Communities can switch relays by switching relays. It's the same as switching pubkeys would be, there has to be an authoritative identity. If that has to change, then it has to change. Pubkeys can't be censored by DNS, but they're harder to change. It's a trade-off, but communities need a host in any case, so it's easier to start there. Once you select a relay url, you can follow its pubkey to get updates on the relay's new location, then update your memberships from there.
I don't understand your second question. I don't know what a targeted publication is, but if it needs to be replaceable then model it that way.
Cross-posting doesn't have to be surfaced in the UX. Just create multiple events under the hood, like we do with DMs. When you DM someone, two events get published, but it only ever shows up as one message. Just have a button that says "post to x, y, z communities". Depending on how you do it, you might publish one event to multiple relays, a root event to your relay with three reposts with h tags, or just three copies of the event each with a different h tag. All three are legitimate approaches.
A relay is a service.
I need to be able to switch service provider, at any time.
When you make the relay url the ID, you need to own a domain name to switch services under the hood.

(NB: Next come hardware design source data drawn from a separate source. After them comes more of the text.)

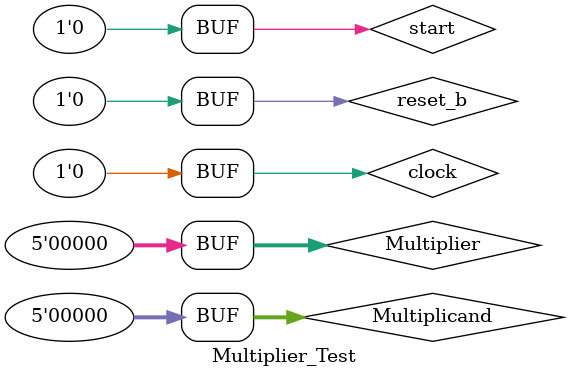
<source format=v>
`timescale 1ns / 1ps


module Multiplier_Test;

	// Inputs
	reg start;
	reg reset_b;
	reg clock;
	reg [4:0] Multiplicand;
	reg [4:0] Multiplier;

	// Outputs
	wire [9:0] Product;
	wire Ready;

	// Instantiate the Unit Under Test (UUT)
	Multiplier_Binary uut (
		.start(start), 
		.reset_b(reset_b), 
		.clock(clock), 
		.Multiplicand(Multiplicand), 
		.Multiplier(Multiplier), 
		.Product(Product), 
		.Ready(Ready)
	);

	initial begin
		// Initialize Inputs
		start = 0;
		reset_b = 0;
		clock = 0;
		Multiplicand = 0;
		Multiplier = 0;

		// Wait 100 ns for global reset to finish
		#100;
        
		// Add stimulus here

	end
      
endmodule


</source>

And even then, you're still not really sovereign.
When you make the key the ID, you only need that to switch relay, blossom server, mint, etc... Same pattern for everything. Same pattern to teach my customers, once.
I'm not talking about switching IDs.
That's the same problem/opportunity we have for profiles in general.
Thread collapsed
True, crossposting and all the other things you list can be hidden and can work. They're just in no way as simple and transparent as the Targeted Publication event I propose.